Highly recommended for beginners, or as a beginning/low intermediate refresher, or for language learning explorers.
14 of 17 people found the following review helpful
Very good; Just bought the advanced set, too! 5 Jun 2009
By David T. Donahue - Published on
Format: Audio CD
I bought this set based almost entirely on the Derek Silvers review (above), after looking at Pimsleur as well. I am very happy with the purchase. It will be beneficial for any prospective purchaser to read the other reviews on this page (both positive and negative). Not only are they amusing, they are also enlightening.

There are four voices present on the recordings: Dr. Goodman directs the lessons; two students (one American male and one English female) speak in Mandarin the sentences requested by Dr. Goodman in English; and finally a (female) native Mandarin speaker correctly says the sentence, after correcting the tone and pronunciation of the students. Then the process repeats with a new word, or sentence, to speak in Mandarin. No reading or writing is involved.

First, the positives:

After the first 10 minutes of the first lesson, you will not be intimidated by Mandarin: there are not as many sounds as in English; there are four tones in Mandarin; the meaning of a sound depends on the particular tone used. Even without the all of the vocabulary and practice with tones provided by the 8 CDs, the removal of Mandarin's intimidation factor certainly justifies the purchase of this set.

You will learn to communicate simple sentences if you complete the eight discs: "Hello", "I am an American", "Where is the toilet?", "This one, not that one", "I will meet him tomorrow", and so forth. I think this is an incredible achievement!

Dr. Goodman is a good teacher. He is patient and provides reminders that are easy to recall in later lessons. I was sufficiently impressed that I just purchased the Advanced Mandarin series, which is also by Dr. Goodman.

The native speaker is wonderful. Frequently I wished that I could just hear her say the sentences requested by Dr. Goodman. The audio recording of the native Mandarin speaker's voice is superb.

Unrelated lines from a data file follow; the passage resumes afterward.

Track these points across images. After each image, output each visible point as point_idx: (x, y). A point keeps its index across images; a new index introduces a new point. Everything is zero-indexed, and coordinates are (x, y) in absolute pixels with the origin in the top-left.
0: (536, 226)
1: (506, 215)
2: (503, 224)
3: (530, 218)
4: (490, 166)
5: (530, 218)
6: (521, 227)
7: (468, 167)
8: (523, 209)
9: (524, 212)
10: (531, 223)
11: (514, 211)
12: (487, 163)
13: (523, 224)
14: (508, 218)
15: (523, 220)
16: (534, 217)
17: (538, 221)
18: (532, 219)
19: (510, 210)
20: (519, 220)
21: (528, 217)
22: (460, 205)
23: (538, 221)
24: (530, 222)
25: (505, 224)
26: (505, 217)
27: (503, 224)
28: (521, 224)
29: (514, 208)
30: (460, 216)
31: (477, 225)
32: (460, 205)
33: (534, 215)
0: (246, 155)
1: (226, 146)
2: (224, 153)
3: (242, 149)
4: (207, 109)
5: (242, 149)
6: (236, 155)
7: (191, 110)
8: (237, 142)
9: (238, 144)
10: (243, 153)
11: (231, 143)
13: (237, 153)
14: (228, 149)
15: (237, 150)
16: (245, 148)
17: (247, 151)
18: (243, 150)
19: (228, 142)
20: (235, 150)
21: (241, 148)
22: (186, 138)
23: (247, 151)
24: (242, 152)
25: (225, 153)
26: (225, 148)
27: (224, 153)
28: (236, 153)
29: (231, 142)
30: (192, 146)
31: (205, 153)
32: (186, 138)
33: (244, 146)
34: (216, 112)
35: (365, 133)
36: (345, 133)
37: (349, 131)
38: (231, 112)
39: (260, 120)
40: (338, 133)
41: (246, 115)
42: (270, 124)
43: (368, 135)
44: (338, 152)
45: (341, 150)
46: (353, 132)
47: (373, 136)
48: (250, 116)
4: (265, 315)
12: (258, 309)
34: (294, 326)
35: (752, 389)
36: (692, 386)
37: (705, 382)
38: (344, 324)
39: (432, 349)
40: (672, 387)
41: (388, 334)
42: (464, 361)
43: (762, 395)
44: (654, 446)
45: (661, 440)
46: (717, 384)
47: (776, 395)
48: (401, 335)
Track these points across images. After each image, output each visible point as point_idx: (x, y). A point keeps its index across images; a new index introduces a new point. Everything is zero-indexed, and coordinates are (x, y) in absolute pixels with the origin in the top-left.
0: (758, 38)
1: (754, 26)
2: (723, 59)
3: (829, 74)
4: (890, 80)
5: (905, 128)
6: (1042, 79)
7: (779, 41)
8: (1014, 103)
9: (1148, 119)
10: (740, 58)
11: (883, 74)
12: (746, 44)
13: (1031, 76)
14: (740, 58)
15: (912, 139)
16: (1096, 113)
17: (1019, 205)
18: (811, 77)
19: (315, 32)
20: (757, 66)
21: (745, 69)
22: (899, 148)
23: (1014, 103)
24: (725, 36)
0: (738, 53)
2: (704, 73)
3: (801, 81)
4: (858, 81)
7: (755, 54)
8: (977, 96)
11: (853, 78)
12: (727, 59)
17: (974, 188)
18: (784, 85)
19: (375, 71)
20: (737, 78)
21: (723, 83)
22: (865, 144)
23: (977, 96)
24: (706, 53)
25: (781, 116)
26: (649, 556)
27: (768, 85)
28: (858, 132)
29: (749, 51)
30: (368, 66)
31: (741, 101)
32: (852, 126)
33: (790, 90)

The two students are also good teachers, though this is achieved indirectly. You will quickly learn how not to say a word, or how to properly utilize the tones, by recognizing the the mistakes of the students on the CDs. I certainly learned that I will never mispronounce the Mandarin word for "I" (thanks to the British speaker's repeated errors), and I will clearly use the tones (unlike the American's voice). The students also prompt you to focus on improving. After all, if they can do it, can't you?

The price is right. For $40 or $50 you will obtain an introduction to speaking Mandarin which is both effective and portable. It comes in a nice zippered case which is good for the car or in a suitcase or backpack.

You may proceed at your own pace. I repeated each disc two or three times before moving to the next one, without becoming bored with the repetition. I listened to the discs while in the car on the way to and from work (30 minutes each way), five days a week, and completed the entire 8 CDs in five or six weeks.

The negatives:

The range of the audio is extreme, both in pitch and volume. Dr. Goodman has an occasionally booming bass (low pitch) which may blast you from your chair, while the native Mandarin speaker has a much more subdued soprano (high pitch). Look out if you increase the volume to hear her and forget to decrease it before Dr. Goodman's next sentence! I sympathize with the producers of these CDs, but I think the loudness could have been equalized a bit better. I did note that the CDs sounded best when my equalizer was flat (turn bass and treble to '0'). With the bass and mid-range boosted, as mine were for listening to music in the car, Dr. Goodman is WAY too loud.

The American student is frequently morose and atonal. The British student's voice is much more pleasant to hear, though her persistent questions are a nuisance. Still, had I been recorded, how would I sound as I worked my way through the CDs? Perhaps better, perhaps not!

Neither or these negatives prevent me from giving the product 5 stars. The loudness can be adjusted by the listener, as indicated above. The students will help you learn to converse in Mandarin, even if they occasionally annoy you.

In conclusion, this is a very good product which is also very effective. Highly recommended.